すごく「こわい」かんじもするけれど、本当は慈愛にあふれた女性教育者なのかもしれない。
英語の富山先生である。とてもきれいな女優ともさかりえさんの、怒った表情は見ていてとてもかわいらしいのだが、それがとてつもなく、厳しい先生なのである。
それから、上級生にも言葉遣いを厳しく管理する女学生がいる。
この女優さんは、お笑いタレントのハリセンボンさんなので、どこかやっぱり笑顔になってしまう。
「お友達になりましょう」と言ってくれたのは、醍醐さんである。
どこかの天皇家か華族の出なのか、と思われるような苗字ではある。
こうしたお嬢様学校のなかで、寄宿生活はつらそうだ。
特に、花子にとっては、山梨の実家の方言を直さなければならない、その上に、英語を覚えなければならないのである。
英語で及第点を取らなくては、その場で落第となり、給費生としては、学校から容赦なく追い出される、というわけなのだ。

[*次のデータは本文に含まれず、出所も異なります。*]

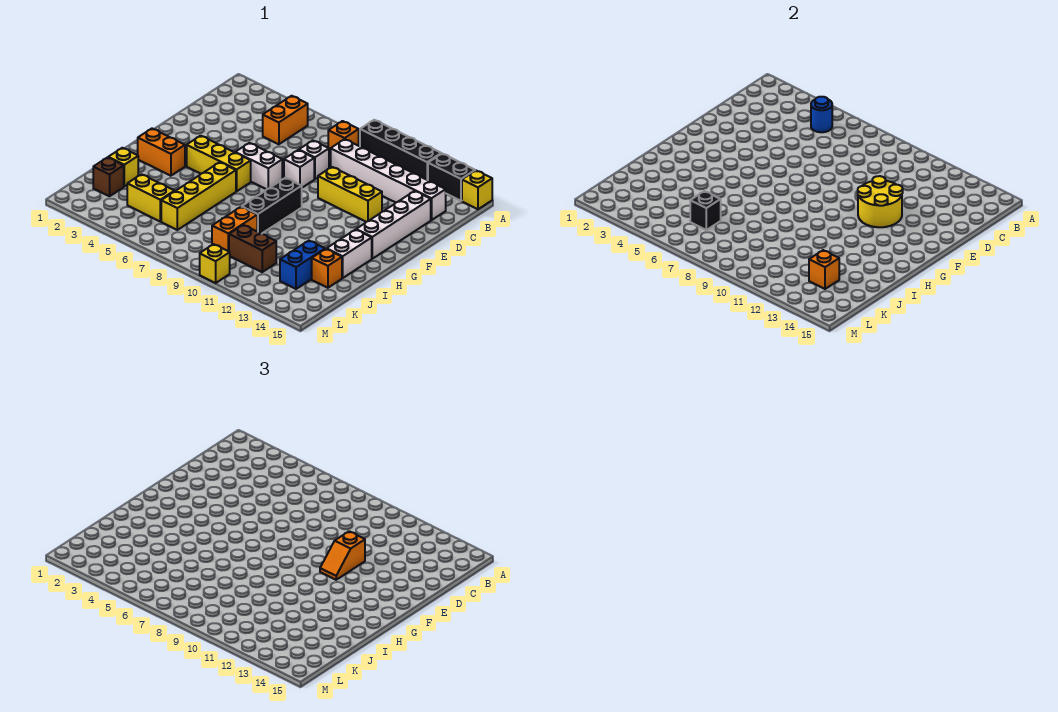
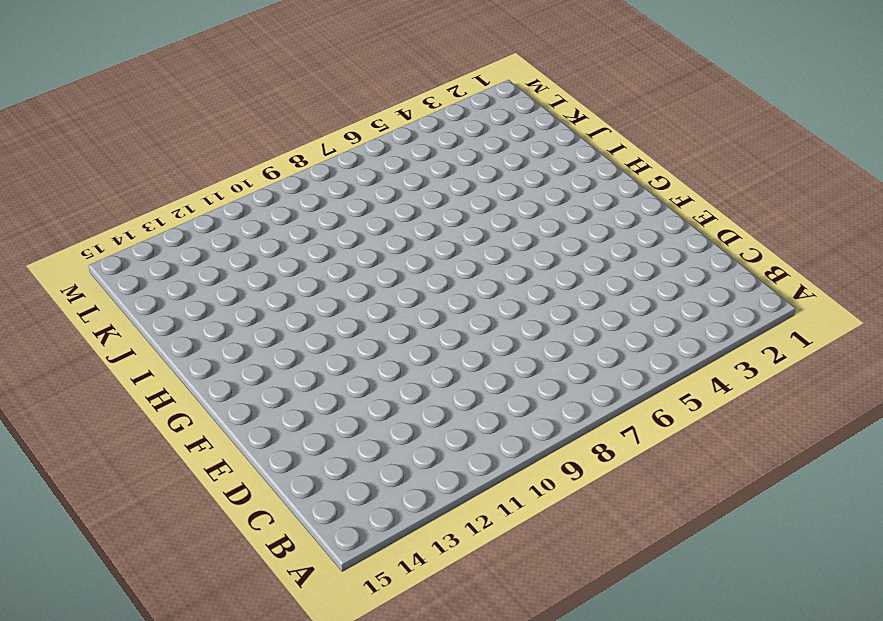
none -> black 1x4 brick [360,120,441,180]
none -> black 1x2 brick [428,154,475,201]
none -> yellow 1x1 brick [462,171,492,209]

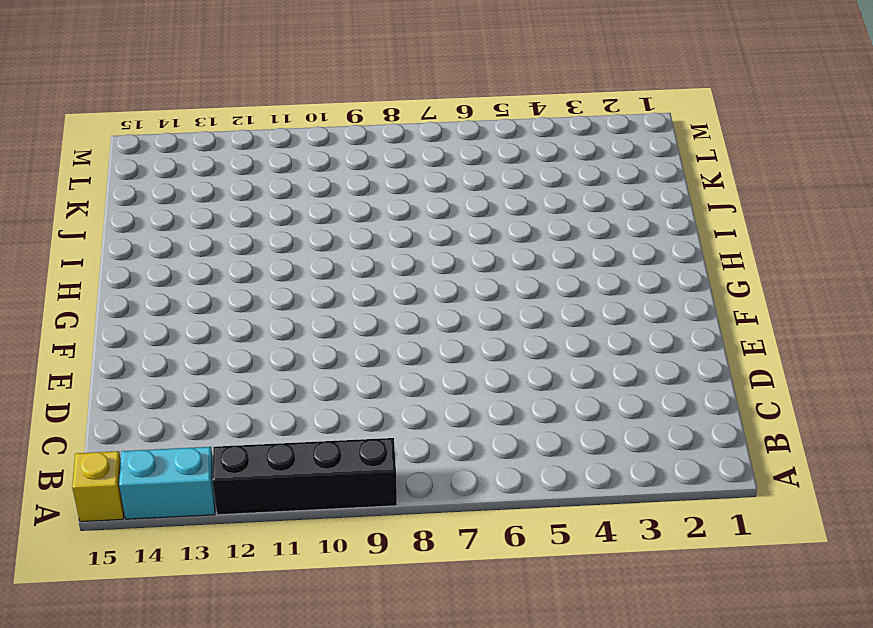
cyan 1x2 brick [119,447,215,519] -> black 1x2 brick [428,154,475,201]
none -> orange 1x2 brick [263,96,308,144]
none -> orange 1x1 brick [328,121,359,153]
none -> white 1x6 brick [331,139,446,220]

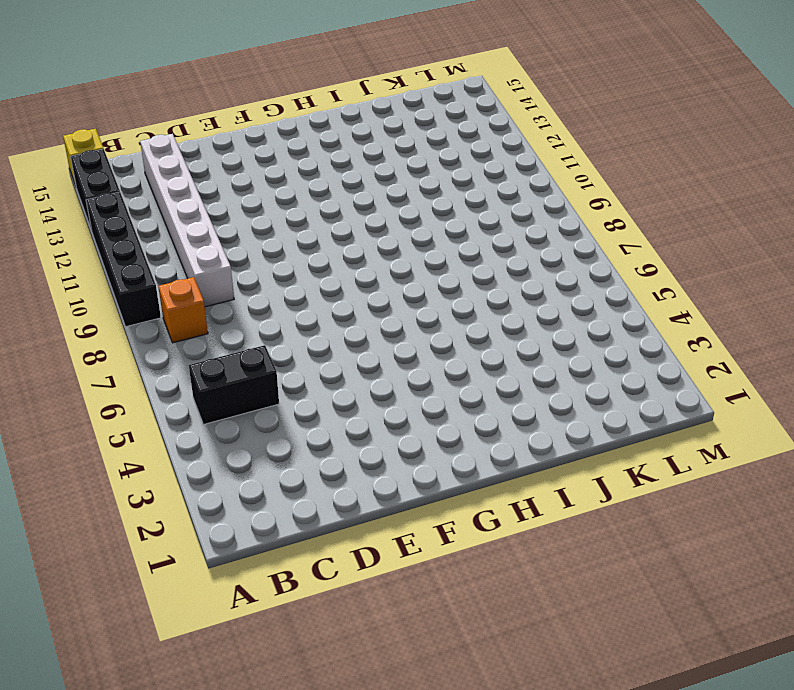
black 1x2 brick [189,345,279,424] -> orange 1x2 brick [263,96,308,144]
none -> white 1x1 brick [299,141,329,179]
none -> white 1x4 brick [356,191,431,259]
none -> white 1x1 brick [284,150,314,188]

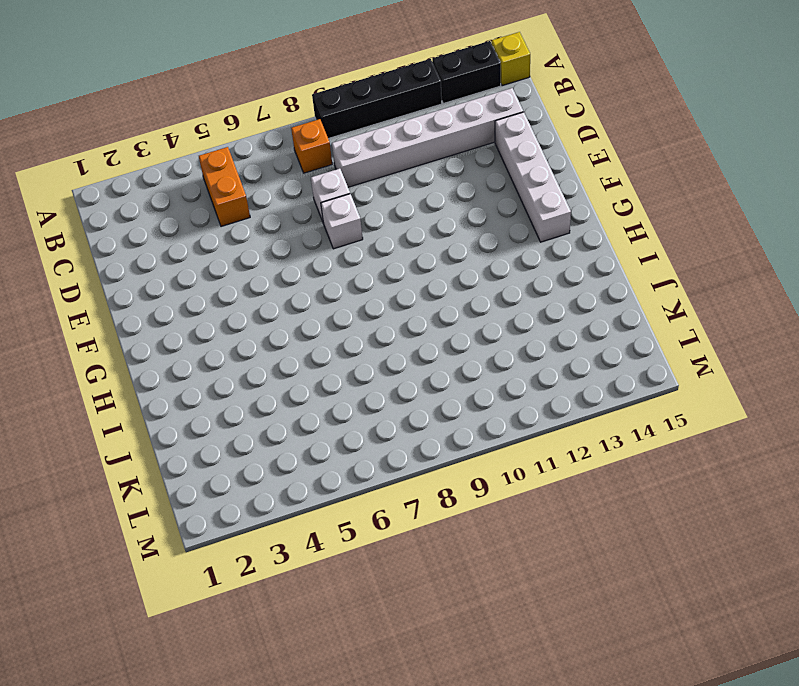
none -> yellow 1x3 brick [318,167,382,222]
none -> white 1x2 brick [235,143,282,189]
none -> yellow 1x3 brick [187,136,251,191]

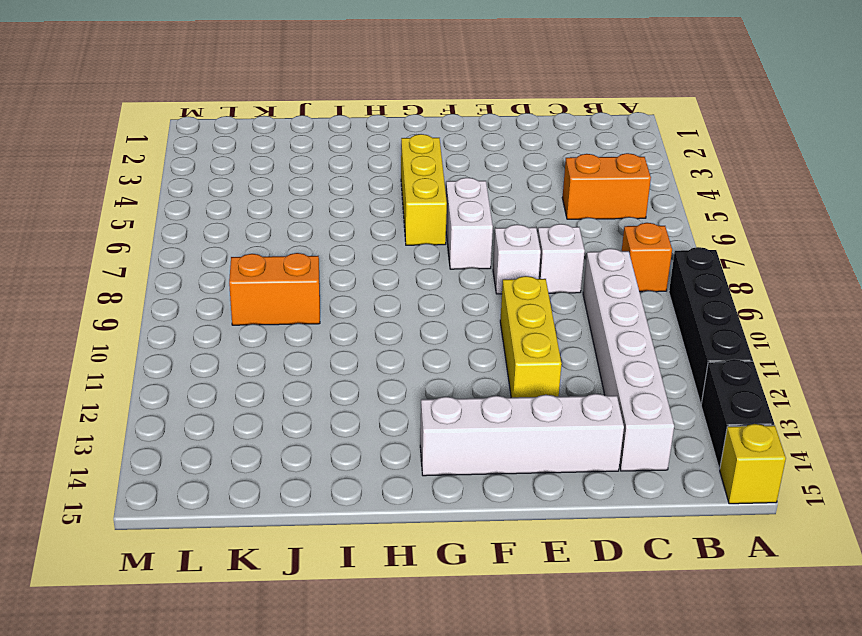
none -> black 1x3 brick [242,178,302,234]
none -> orange 1x2 brick [138,129,185,176]
none -> yellow 1x4 brick [161,162,236,230]

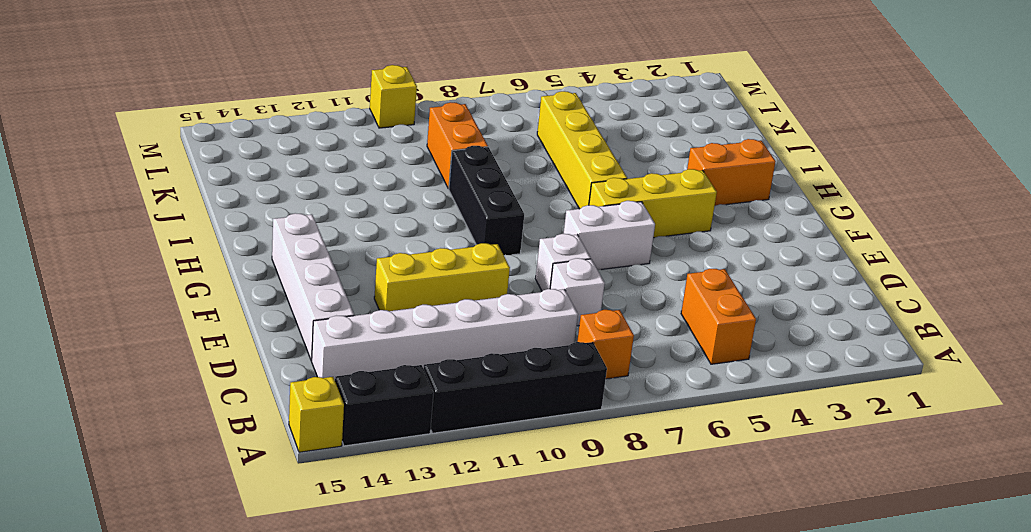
none -> white 1x2 brick [327,230,372,278]
none -> yellow 1x1 brick [108,148,138,187]
none -> blue 1x2 brick [280,241,325,289]

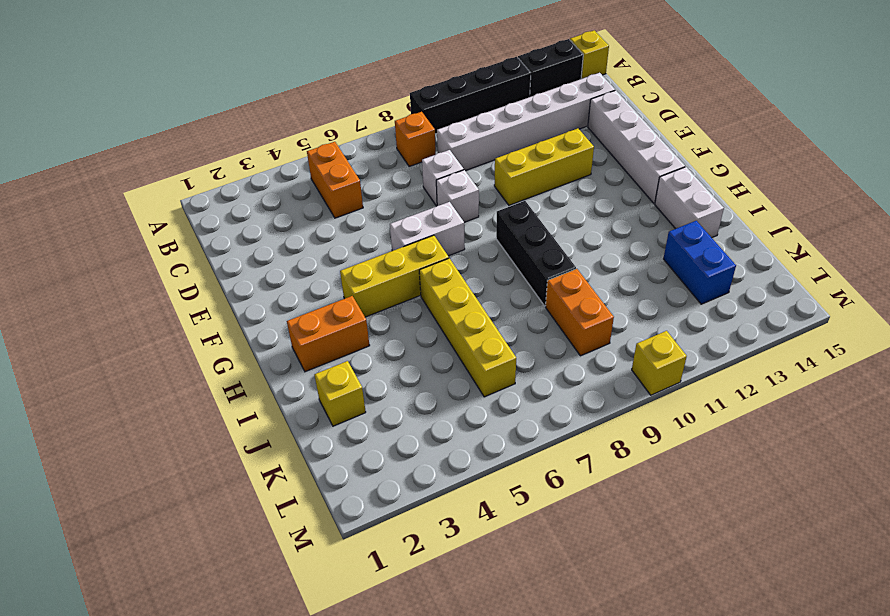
none -> orange 1x1 brick [312,249,342,288]
none -> brown 1x1 brick [93,157,124,196]
none -> yellow 1x2 brick [127,174,175,222]

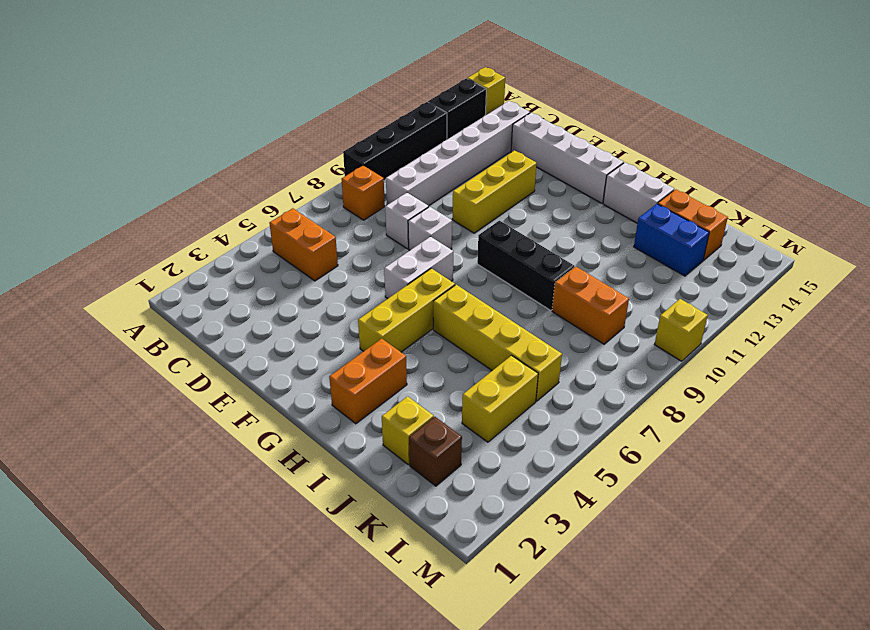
orange 1x2 brick [658,189,728,260] -> orange 1x1 brick [312,249,342,288]
none -> brown 1x2 brick [229,225,276,272]
none -> blue 1x1 round brick [811,97,832,132]
none -> yellow 2x2 round brick [858,176,903,227]

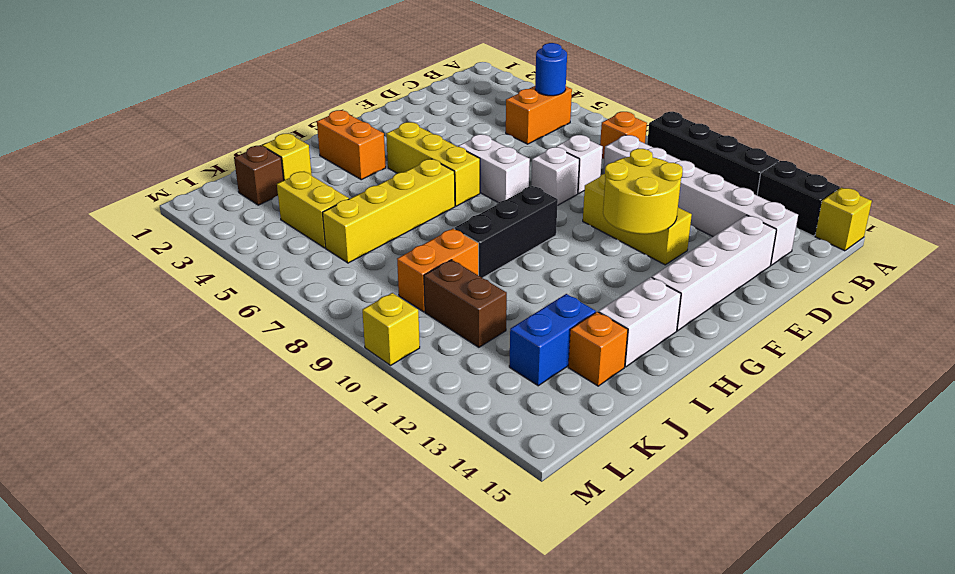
none -> black 1x1 brick [690,191,721,230]
none -> orange 1x1 brick [809,250,839,289]
none -> orange 1x2 slope [320,531,365,580]

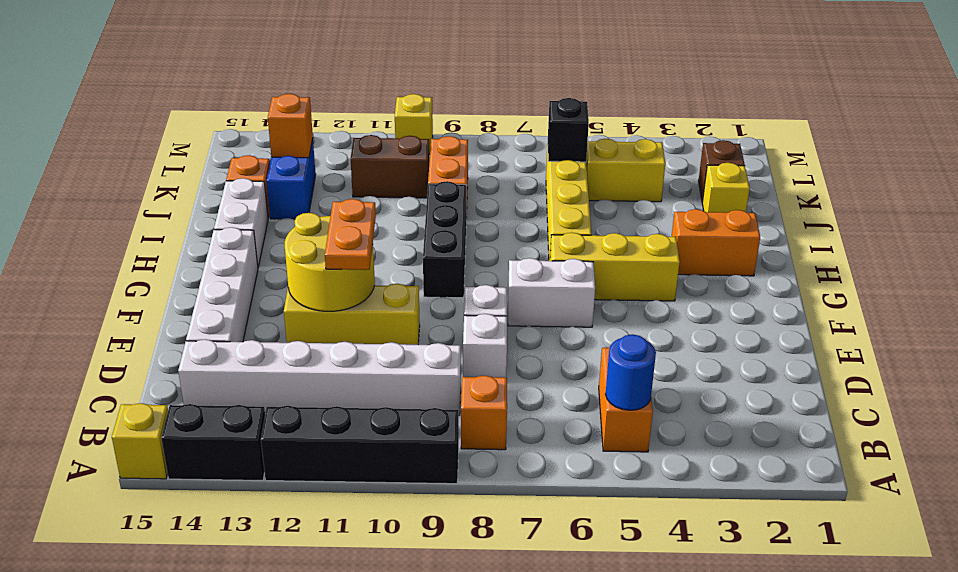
orange 1x2 plate [325,199,376,270] -> orange 1x2 slope [320,531,365,580]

ここで私が思ったのは、全寮制の教育のシステムである。
私自身は寮生活はしたことはないが、実習で泊まりがけの教育カリキュラムを受けたことがあり、実際には、周りの人たちが思っているほど、ホームシックにはならなかった。
むしろ、家族からの解放感のほうが大きかったような気がする。
建物も広くて大きいし、給食もみんなで食べるほうが、楽しかったように思う。
友達もいろいろな種類のひとがいて、上級生や、年上、年下、すごく年上の先輩など、夜も朝も、仕事や勉強をしながら、いろいろな世界の話を聞くことができた。
また、相談事も、いろいろできたと思う。
私の友達や家族では、実際に寮生活で勉強した人がいて、さっそく尋ねてみたところ、やはり、強烈なホームシックという気持ちはなかった、という。
やはり、家族からの解放感が大きかったという。
ただ、家族から手紙が来たり、宅配便が届いたりすると、そうそれは友達のほうに届いて自分には届かなかったりすると、そのときは、さすがに寂しいらしい。

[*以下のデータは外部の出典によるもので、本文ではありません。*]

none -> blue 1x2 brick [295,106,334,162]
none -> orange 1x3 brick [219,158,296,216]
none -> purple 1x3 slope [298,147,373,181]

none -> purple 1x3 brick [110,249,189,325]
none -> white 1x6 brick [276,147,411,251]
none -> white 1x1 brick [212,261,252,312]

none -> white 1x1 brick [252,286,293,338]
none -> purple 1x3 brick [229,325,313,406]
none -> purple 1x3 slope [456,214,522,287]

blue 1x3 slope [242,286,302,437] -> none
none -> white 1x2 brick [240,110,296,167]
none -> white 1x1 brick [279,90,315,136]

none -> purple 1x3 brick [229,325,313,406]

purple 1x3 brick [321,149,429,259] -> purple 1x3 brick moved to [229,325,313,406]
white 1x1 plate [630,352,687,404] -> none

そんなこともあって、私は、全寮制の教育システムには、もろ手を挙げて賛成である。
家族や両親、生まれ育った環境から離れて、広い広い世界に飛び出すことができる。
こうして育まれた人格は、とても社交性が生まれているのではないか、と思う。
ところで、この「花子とアン」であるが、第一週が「花子と呼んでくりょう!」であった。
そして、第二週は、女学校の寮生活に入る。
花子のもとの名前は「安東はな」である。
これは、当時、庶民的に、女の子の名前は、ひらがなやカタカナで、二文字であった、そういった風習や流行があったのだろう、と思われる。
また、名前にも格式があり、「○子」と、漢字が一文字に子どもの「子」をつけた名前は、確か家族や皇族のお嬢様の名前として、風習であったように思う。
だから今でも、皇族のお子様で内親王であるお姫様は、漢字に子どもの子、というつけ方となっている。
美智子、紀子、眞子、佳子、愛子、雅子、というふうである。
だから、「子」をつけた名前で呼んでほしい、という願いは、庶民の「はな」から、華族、お嬢様の「花子」に飛び上がりたい、社会階層を飛びぬけてお姫様になりたい、という思いを如実に表したものなのである。
女学校へ行っても、「はな」はまだ、「花子」と呼んでもらうことができない。
「はな」と「花子」の間を行ったり来たりするのが、この「花子とアン」のストーリーの主軸となるところなのだろうか。
「赤毛のアン」も、「アンなんていう平凡な名前」と、平凡であるとか庶民であるとかいうことを、飛び越えたい女の子の素朴な気持ちが、名前に表されている。
アンは、コーデリア、と呼んでほしい、と養父に要望するのだから。
たくさん勉強したら、「はな」は「花子」へと、美しい蝶になれるのだろうか。
これから始まる物語が、とっても楽しみである。